Simultaneous detection of different chemical classes of selective androgen receptor modulators in urine by liquid chromatography-mass spectrometry-based techniques
J Pharm Biomed Anal 2021 Feb 20;195:113849.33383501 10.1016/j.jpba.2020.113849
Analytical procedures to detect the misuse of selective androgen receptor modulators in human urine, targeting either the parent drugs and/or their main metabolites, were developed and validated. In detail, 19 target compounds belonging to 9 different chemical classes were considered: arylpropionamide (i.e., andarine (S4), ostarine (S22), S1, S6, S9 and S23), diarylhydantoin (i.e., GLPG0492), indole (i.e., LY2452473, GSK2881078), isoquinoline-carbonyle (i.e., PF-02620414), phenyl-oxadiazole (i.e., RAD140), pyrrolidinyl-benzonitrile (i.e., LGD4033), quinolinone (i.e., LGD2226, LGD3303), steroidal (i.e., Cl-4AS-1, MK0773 and TFM-4AS-1), and tropanol (i.e., AC-262536 and ACP105) derivatives. The metabolites of the target compounds considered were enzymatically synthesized by using human liver microsomes. Sample pre-treatment included enzymatic hydrolysis followed by liquid-liquid extraction at neutral pH. The instrumental analysis was performed by ultra-high-performance liquid chromatography coupled to either high- or low-resolution mass spectrometry. Validation was performed according to the ISO 17025 and the World Anti-Doping Agency guidelines. The analyses carried out on negative samples confirmed the method's selectivity, not showing any significant interferences at the retention times of the analytes of interest. Detection capability was determined in the range of 0.1-1.0 ng/mL for the screening procedure and 0.2-1.0 ng/mL for the confirmation procedure (except for GLPG0492 and GSK2881078).
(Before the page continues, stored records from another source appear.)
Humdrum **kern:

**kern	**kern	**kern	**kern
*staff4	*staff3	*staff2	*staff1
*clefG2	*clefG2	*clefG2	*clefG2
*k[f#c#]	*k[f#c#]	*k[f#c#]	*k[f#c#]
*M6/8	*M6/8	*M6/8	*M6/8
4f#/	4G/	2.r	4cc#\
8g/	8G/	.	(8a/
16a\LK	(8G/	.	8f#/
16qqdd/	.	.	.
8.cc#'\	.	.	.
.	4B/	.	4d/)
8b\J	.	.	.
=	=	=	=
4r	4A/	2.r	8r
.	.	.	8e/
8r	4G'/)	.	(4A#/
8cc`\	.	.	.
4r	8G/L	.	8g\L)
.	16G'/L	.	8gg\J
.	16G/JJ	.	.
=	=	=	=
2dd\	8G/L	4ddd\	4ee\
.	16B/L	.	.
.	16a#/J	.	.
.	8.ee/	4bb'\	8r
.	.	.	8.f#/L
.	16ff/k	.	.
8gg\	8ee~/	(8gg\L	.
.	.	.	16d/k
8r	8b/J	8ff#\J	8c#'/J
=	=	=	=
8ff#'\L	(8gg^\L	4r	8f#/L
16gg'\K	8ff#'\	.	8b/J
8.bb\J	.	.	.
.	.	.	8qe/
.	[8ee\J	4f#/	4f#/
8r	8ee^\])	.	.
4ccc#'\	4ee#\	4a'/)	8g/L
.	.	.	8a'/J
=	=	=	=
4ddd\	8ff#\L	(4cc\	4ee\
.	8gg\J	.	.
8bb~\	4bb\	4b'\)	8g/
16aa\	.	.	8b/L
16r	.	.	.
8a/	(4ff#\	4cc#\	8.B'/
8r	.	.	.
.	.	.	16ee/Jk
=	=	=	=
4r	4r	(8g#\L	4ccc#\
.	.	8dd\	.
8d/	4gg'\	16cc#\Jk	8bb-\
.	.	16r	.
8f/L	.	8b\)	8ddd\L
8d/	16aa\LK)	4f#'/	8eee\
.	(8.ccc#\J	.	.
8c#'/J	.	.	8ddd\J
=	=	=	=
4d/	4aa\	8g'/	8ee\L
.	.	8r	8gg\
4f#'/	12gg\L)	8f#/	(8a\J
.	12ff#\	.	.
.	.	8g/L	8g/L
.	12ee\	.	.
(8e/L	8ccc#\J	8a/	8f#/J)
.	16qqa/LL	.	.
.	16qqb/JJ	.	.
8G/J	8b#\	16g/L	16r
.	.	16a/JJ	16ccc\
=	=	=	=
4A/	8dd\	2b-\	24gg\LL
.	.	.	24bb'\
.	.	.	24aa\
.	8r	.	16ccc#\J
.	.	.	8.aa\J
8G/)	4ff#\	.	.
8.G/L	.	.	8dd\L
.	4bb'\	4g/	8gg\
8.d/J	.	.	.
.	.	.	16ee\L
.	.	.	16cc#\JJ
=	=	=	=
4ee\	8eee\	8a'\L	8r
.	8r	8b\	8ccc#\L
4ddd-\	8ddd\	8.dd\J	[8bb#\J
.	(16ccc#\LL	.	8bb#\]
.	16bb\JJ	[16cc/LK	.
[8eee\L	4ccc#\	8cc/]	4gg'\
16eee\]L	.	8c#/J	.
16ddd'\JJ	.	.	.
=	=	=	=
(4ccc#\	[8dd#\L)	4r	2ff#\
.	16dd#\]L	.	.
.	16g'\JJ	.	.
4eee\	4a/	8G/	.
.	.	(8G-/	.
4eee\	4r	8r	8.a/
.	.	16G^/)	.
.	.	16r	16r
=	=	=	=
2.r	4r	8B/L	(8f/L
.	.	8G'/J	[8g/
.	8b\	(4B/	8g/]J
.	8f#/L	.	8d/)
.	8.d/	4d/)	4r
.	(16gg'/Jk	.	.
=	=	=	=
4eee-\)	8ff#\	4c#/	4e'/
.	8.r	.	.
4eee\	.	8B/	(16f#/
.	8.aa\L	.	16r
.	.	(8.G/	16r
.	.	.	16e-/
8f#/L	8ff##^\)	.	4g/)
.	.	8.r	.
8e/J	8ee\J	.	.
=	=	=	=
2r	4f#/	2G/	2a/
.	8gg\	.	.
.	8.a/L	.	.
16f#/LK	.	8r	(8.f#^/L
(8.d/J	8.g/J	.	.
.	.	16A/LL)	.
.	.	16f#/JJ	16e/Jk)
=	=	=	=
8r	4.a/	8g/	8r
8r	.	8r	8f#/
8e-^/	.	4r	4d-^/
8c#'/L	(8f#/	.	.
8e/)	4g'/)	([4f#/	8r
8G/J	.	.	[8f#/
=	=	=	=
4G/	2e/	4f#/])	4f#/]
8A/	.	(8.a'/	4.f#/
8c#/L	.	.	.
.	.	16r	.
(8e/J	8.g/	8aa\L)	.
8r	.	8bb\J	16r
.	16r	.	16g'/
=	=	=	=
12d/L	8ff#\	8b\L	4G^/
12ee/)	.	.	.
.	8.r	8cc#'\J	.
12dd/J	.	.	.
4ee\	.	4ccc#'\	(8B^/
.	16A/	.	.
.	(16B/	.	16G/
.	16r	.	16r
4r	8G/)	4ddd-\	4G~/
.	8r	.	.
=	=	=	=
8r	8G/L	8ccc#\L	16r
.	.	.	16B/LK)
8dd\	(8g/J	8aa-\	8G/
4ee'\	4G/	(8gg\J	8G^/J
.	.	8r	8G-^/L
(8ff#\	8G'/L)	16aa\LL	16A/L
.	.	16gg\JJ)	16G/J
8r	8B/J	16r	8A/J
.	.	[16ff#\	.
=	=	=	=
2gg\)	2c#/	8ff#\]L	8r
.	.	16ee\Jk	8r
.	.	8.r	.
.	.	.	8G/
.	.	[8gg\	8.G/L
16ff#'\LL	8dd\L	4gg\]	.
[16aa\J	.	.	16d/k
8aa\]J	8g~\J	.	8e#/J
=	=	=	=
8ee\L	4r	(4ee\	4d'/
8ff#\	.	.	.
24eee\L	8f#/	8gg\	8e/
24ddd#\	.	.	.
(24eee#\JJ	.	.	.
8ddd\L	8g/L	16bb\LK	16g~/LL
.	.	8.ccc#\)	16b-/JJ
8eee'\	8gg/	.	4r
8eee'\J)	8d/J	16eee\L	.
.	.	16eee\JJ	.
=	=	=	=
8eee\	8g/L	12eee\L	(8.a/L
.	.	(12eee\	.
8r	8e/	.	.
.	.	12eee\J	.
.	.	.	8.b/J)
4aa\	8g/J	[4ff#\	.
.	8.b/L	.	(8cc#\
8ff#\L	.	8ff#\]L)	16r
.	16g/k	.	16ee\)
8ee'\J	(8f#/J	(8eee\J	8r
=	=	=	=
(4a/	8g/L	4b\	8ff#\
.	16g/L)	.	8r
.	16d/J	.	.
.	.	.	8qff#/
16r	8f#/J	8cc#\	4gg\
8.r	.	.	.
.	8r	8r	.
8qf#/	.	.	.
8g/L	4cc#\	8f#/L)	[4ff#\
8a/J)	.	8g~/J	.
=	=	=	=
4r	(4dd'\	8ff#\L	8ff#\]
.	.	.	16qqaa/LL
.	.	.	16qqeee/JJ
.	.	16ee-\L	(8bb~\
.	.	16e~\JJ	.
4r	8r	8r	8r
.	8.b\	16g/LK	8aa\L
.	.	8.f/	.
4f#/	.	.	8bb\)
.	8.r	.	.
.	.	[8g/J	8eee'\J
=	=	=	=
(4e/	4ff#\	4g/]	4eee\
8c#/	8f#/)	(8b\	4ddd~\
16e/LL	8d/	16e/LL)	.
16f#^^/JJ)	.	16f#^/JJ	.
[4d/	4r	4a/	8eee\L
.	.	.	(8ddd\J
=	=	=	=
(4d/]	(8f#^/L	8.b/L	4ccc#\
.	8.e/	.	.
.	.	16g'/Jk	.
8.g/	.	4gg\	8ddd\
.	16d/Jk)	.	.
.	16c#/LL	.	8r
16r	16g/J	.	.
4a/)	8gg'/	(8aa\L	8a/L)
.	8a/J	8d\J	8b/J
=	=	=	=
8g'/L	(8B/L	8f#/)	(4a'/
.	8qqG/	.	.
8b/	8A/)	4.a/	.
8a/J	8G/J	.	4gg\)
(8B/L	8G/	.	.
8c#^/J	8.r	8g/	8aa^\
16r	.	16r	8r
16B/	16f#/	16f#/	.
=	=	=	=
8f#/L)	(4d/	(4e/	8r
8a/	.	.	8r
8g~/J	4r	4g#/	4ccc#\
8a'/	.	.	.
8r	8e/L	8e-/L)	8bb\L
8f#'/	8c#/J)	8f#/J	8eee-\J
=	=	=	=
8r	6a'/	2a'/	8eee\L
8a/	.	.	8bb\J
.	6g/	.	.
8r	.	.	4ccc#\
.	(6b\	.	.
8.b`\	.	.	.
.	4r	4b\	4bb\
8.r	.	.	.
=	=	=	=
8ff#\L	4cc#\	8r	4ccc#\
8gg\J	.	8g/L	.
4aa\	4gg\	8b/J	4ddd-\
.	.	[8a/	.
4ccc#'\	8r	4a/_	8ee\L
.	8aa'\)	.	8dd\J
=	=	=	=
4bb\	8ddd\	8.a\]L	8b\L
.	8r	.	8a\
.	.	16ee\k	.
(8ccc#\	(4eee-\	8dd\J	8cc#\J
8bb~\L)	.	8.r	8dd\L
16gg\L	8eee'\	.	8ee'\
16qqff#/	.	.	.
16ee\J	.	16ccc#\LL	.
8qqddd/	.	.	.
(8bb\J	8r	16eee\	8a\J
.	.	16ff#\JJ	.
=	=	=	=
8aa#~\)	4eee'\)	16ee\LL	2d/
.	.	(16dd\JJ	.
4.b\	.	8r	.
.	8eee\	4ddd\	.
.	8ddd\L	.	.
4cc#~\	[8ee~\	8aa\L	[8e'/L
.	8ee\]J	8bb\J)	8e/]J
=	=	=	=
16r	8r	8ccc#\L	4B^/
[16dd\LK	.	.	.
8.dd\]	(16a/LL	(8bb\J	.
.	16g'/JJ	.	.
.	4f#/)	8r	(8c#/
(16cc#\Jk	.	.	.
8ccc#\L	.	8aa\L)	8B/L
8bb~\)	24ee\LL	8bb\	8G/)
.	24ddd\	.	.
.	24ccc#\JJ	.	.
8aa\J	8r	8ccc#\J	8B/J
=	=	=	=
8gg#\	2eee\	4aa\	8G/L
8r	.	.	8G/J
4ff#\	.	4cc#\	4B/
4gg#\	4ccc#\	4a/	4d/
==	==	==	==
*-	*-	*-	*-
The recovery was greater than 80 % for all analytes, and the matrix effect was smaller than 35 %. The method also matched the criteria of the World Anti-Doping Agency in terms of repeatability of the relative retention times (CV% < 1.0) and of the relative abundances of the selected ion transitions (performed only in the case of triple quadrupole, CV% < 15), ensuring the correct identification of all the analytes considered. Urine samples containing andarine, ostarine, or LGD4033 were used to confirm the actual applicability of the selected analytical strategies. All target compounds (parent drugs and their main metabolites) were detected and correctly identified.